Medical Claims Audit Leads to Path of Corrective Action and Savings

Audit Issue

To help curb the trend of rising health care costs and to clarify benefit plan intent, BMI was engaged to audit our client’s medical health plans every two (2) years.

Audit Finding

Utilizing our auditing software AUDiT iQ™, our system electronically analyzed 100% of the claims data to flag potential errors. Our auditors then reviewed the electronic findings, eliminated any false positives and choose samples representative of the entire population across a wide range of error categories and dollar amounts.  Following our on-site visit, the administrator agreed to the following errors:

  • Cosmetic procedures such as removal of skin tags and varicose veins were paid without documentation of medical necessity.

  • Payments were made for non-covered dental services and supplies.

  • Botox injections were paid without documented approval and review.

  • Standard payment adjustment rules for an assistant at surgery were not applied to the correct CPT codes.
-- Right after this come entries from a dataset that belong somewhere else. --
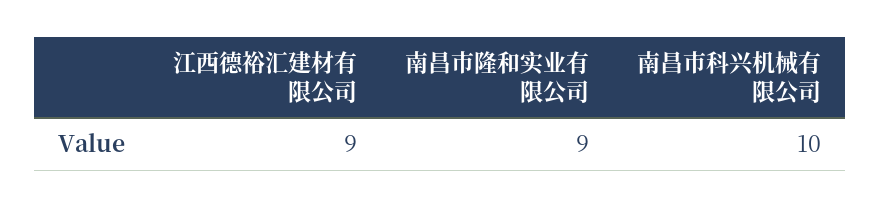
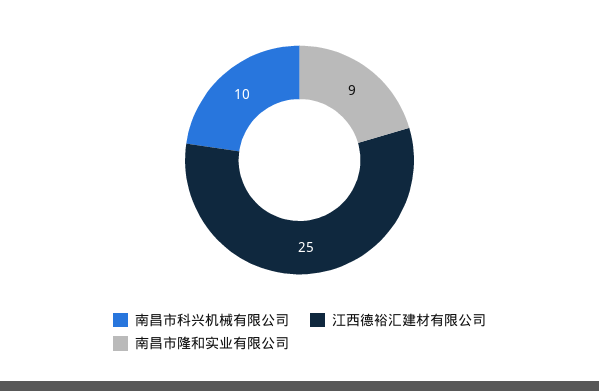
江西德裕汇建材有限公司: 9 -> 25

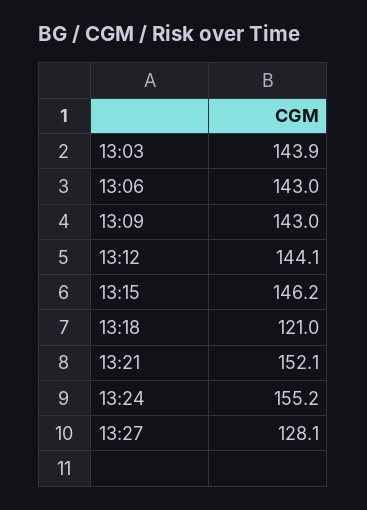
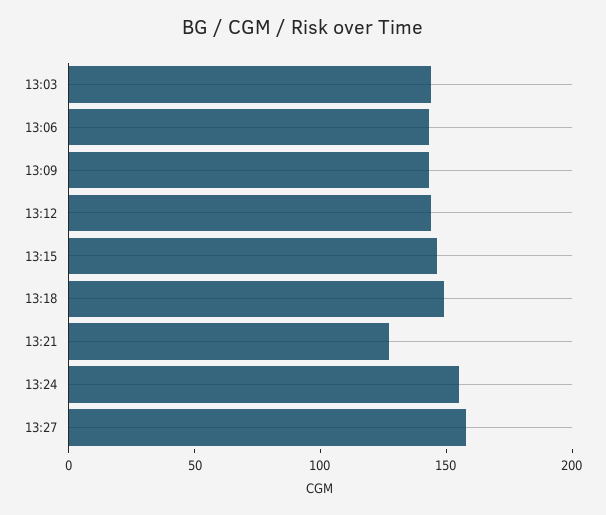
13:18: 121 -> 150
13:21: 152.1 -> 130
13:27: 128.1 -> 160

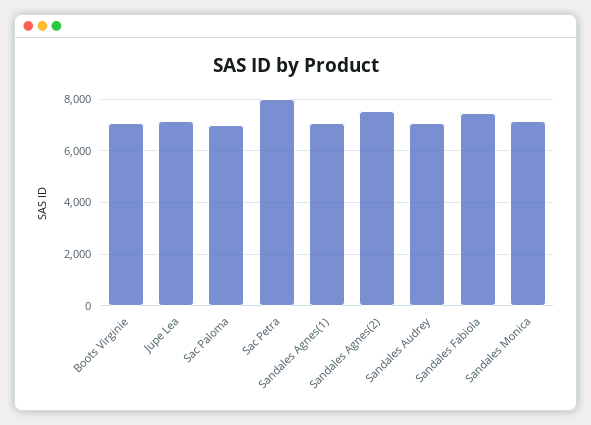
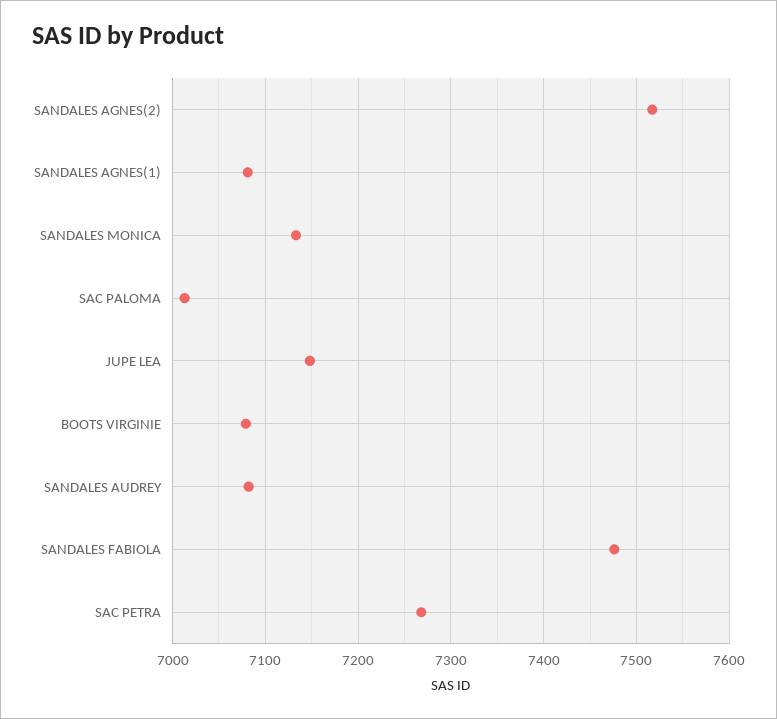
Sac Petra: 8000 -> 7270

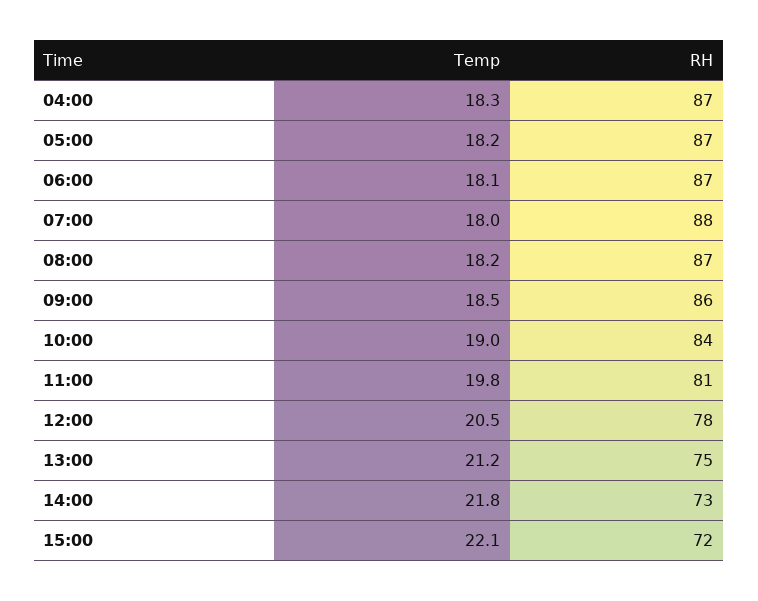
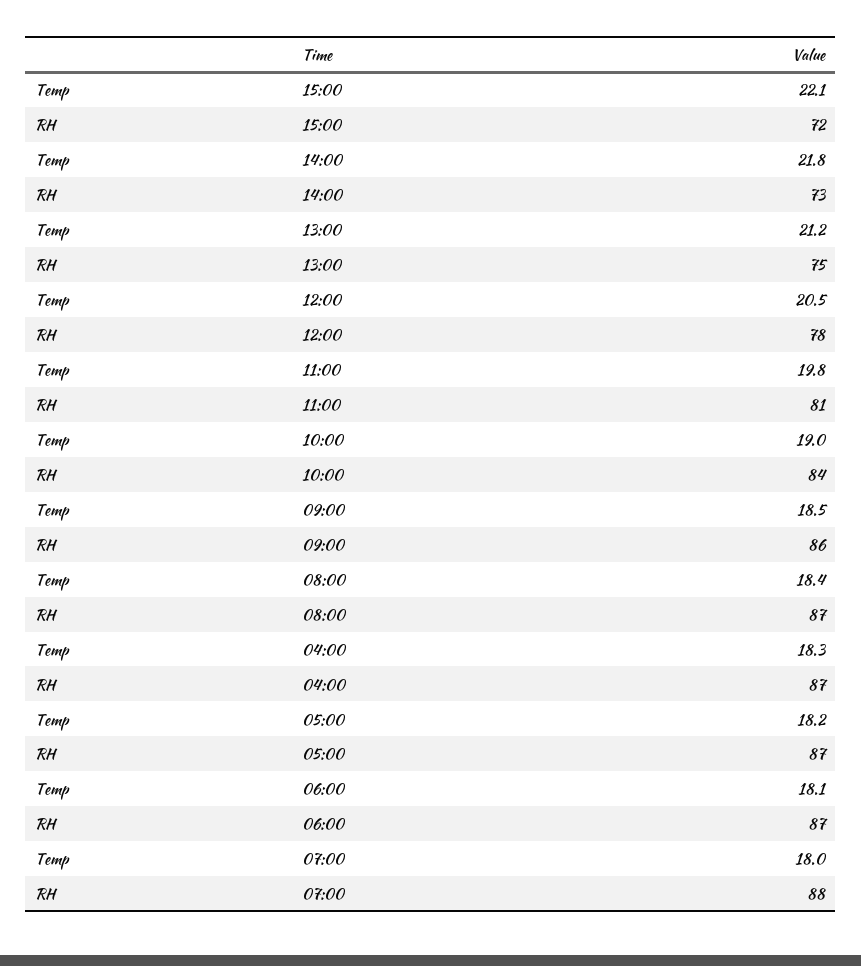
Temp, 08:00: 18.2 -> 18.4

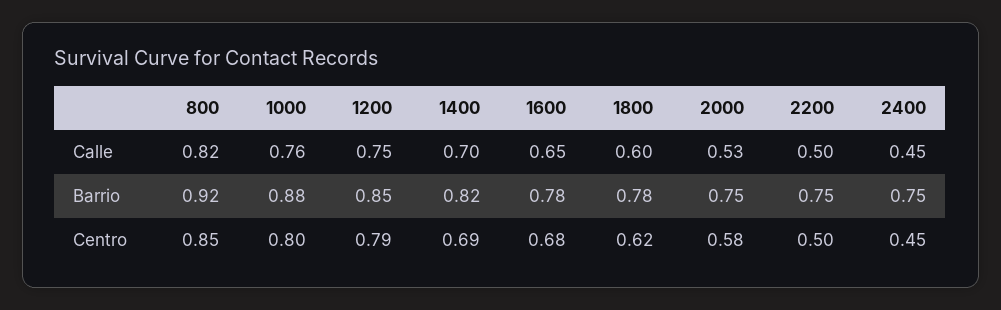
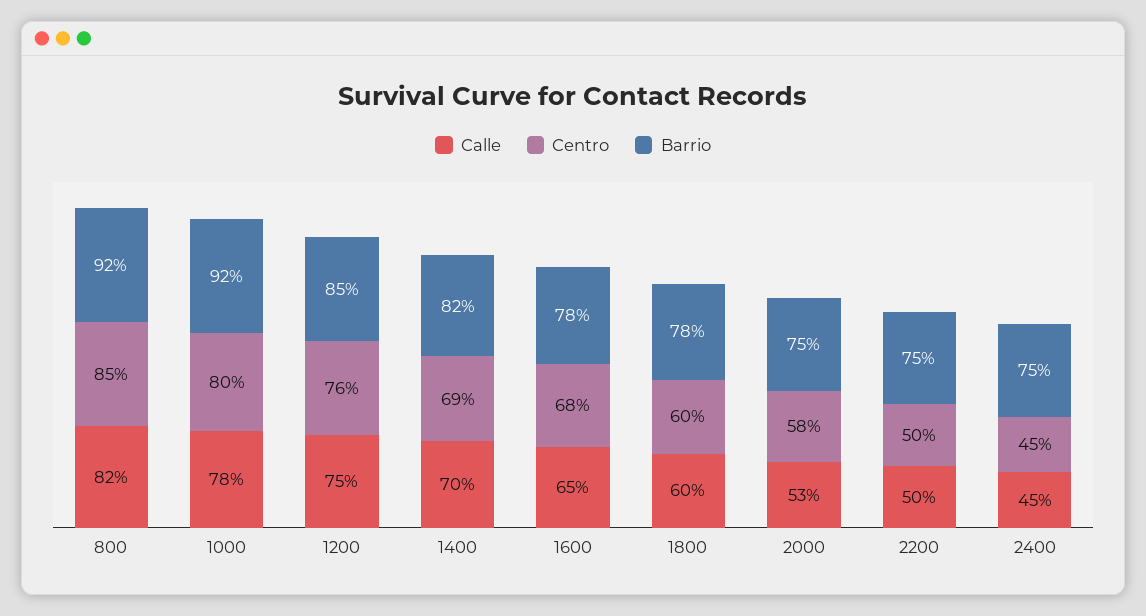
Calle, 1000: 0.76 -> 0.78
Barrio, 1000: 0.88 -> 0.92
Centro, 1200: 0.79 -> 0.76
Centro, 1800: 0.62 -> 0.6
Carrier/Third-Party Administrator Action and Response

The claims administrator agreed to reimburse the plan for the payment errors were made and set a clear path of corrective actions with the client to prevent future losses. Shortly after the conclusion of the audit, the administrator assigned the client to more experienced account team.

Financial Error

The overall effect of agreed-to payment errors amounted to a little over $40,000.